KRAS activating mutations as predictors of susceptibility to Hsp90-inhibitor-treatment
The Heat shock protein 90 (Hsp90) is part of a multichaperone complex involved in posttranslational folding of client proteins. A lot of these client proteins play essential roles in tumorigenesis. However, it is still largely unknown how Hsp90 can recognize structurally unrelated client proteins and which client protein plays an essential role in a specific tumor type. Once known, such a client-oncoprotein might be used as a marker to stratify the patient population prior to treatment with an Hsp90-inhibitor and to predict responsiveness of those patients.

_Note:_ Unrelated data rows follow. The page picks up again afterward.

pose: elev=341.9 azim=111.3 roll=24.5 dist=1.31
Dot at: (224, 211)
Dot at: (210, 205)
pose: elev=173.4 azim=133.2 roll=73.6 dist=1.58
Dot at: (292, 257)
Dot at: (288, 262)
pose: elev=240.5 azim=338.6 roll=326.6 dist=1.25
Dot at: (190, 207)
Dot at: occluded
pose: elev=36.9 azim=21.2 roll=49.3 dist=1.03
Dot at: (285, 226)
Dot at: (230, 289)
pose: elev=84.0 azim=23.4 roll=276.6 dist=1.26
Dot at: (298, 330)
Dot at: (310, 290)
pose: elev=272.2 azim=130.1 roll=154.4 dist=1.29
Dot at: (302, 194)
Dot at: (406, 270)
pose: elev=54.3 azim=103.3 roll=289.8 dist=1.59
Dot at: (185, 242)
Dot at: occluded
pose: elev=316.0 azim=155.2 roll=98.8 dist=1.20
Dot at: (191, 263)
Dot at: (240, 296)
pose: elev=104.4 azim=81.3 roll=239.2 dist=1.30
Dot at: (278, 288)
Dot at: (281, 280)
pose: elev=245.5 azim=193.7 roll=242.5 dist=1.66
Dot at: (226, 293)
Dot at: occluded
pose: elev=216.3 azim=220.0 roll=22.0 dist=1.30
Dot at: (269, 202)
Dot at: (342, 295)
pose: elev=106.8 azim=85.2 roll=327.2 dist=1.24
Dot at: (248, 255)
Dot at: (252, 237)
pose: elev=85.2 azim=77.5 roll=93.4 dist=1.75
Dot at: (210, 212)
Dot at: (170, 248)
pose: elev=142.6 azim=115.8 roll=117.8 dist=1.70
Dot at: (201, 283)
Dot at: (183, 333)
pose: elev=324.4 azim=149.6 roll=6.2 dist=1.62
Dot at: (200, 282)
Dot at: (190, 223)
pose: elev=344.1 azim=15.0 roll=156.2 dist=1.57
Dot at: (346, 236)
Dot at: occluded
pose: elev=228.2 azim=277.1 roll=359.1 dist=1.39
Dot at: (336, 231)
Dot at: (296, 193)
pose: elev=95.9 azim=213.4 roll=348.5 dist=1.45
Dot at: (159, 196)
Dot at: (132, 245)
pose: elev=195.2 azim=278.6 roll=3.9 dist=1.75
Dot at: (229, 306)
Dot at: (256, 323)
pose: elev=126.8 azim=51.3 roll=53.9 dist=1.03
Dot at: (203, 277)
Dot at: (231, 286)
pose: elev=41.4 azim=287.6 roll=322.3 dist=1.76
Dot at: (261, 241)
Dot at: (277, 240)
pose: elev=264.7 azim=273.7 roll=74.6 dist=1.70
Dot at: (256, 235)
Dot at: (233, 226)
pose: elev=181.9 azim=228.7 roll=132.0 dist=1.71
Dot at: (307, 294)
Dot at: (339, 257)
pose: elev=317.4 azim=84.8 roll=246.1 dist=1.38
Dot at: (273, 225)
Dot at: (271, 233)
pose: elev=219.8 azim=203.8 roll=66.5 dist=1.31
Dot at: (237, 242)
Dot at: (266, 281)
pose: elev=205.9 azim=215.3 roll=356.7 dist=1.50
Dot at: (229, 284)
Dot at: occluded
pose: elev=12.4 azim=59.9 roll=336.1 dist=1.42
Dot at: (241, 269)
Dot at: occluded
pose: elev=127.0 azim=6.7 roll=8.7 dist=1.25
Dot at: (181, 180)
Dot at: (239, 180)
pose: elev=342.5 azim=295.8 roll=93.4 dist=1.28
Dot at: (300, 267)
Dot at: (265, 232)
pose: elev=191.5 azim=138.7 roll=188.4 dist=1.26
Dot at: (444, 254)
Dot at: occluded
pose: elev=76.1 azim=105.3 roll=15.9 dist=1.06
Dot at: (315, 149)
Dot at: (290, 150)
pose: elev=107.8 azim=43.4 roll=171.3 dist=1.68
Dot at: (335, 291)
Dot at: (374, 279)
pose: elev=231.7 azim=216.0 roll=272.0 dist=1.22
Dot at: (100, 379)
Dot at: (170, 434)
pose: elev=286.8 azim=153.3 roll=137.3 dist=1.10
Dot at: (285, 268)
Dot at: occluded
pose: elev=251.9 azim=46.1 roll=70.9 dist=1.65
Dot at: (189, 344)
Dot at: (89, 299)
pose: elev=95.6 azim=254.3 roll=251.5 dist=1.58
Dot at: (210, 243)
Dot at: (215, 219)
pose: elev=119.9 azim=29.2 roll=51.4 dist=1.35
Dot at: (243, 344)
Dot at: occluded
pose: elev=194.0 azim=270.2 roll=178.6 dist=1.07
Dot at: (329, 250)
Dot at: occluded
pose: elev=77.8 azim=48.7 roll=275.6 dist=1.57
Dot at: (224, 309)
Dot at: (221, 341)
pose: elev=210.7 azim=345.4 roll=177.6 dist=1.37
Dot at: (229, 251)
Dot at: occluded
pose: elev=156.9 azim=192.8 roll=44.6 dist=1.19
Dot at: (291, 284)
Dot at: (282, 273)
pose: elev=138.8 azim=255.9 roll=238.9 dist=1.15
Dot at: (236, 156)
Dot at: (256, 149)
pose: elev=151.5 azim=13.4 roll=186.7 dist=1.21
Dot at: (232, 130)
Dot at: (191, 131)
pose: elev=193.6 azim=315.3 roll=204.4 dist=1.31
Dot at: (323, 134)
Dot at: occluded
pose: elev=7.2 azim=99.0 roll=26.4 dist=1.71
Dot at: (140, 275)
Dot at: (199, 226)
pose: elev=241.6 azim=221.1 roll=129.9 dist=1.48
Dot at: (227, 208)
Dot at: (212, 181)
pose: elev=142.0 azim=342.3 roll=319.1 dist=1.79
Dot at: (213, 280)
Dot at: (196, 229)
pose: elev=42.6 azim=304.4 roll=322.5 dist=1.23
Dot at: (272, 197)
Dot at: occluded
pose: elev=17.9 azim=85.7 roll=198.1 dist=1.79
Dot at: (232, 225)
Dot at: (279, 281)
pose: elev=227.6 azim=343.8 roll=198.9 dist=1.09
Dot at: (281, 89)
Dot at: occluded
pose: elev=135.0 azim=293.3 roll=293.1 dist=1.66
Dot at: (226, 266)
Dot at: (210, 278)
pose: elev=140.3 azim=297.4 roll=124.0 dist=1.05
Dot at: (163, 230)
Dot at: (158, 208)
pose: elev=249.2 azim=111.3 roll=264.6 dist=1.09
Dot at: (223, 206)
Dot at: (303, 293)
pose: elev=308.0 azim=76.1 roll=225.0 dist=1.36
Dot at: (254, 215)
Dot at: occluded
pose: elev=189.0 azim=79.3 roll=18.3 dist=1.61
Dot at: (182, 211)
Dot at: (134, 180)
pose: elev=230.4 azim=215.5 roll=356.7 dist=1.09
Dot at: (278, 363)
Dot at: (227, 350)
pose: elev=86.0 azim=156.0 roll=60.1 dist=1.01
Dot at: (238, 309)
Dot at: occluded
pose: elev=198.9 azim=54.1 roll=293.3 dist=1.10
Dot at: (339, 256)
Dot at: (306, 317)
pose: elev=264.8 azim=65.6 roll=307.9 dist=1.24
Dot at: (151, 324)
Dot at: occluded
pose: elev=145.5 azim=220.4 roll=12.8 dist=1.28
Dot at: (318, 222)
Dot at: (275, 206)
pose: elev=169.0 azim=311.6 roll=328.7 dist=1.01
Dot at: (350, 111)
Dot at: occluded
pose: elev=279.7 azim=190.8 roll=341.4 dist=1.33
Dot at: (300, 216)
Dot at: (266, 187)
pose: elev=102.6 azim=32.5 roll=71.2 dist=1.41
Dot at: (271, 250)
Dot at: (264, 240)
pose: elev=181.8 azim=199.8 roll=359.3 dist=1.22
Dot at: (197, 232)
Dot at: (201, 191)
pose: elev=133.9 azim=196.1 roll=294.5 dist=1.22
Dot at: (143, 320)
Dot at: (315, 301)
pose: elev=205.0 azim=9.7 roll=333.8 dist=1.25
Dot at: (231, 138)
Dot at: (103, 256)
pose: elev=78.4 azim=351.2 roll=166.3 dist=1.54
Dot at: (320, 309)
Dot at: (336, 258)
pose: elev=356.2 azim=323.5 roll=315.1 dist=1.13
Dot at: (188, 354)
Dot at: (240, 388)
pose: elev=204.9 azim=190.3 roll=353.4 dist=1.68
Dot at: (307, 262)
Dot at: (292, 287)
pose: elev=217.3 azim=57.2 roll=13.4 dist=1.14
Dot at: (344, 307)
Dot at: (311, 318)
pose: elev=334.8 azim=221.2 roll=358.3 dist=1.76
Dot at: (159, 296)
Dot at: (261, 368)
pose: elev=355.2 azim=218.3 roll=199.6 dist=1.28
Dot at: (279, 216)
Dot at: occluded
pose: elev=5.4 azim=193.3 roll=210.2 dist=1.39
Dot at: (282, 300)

Scientists from the Max Planck Institute for Neurological Research in Cologne and the Medical Faculty of the University of Cologne have developed a genomics approach to identify genetic lesions in tumor cells associated with therapeutically relevant oncogene dependency:The genomes of a large panel of human non-small cell lung cancer (NSCLC) cell lines were shown to be highly representative of those of of primary human NSCLC tumors.Using cell-based compound screening coupled with diverse computational approaches to integrate orthogonal genomic and biochemical data sets, enabled the identification of molecular and genomic predictors of therapeutic response to clinically relevant compounds.Using this approach, it could be shown that KRAS (v-Ki-ras2, Kirsten rat sarcoma viral oncogene homolog) activating mutations confer enhanced Hsp90 dependency. Cell culture data were validated in mice with KRAS-driven lung adenocarcinoma, as these mice exhibited dramatic tumor regression when treated with an Hsp90 inhibitor.
A priority application was filed on August 2009. Meanwhile a worldwide application is pending.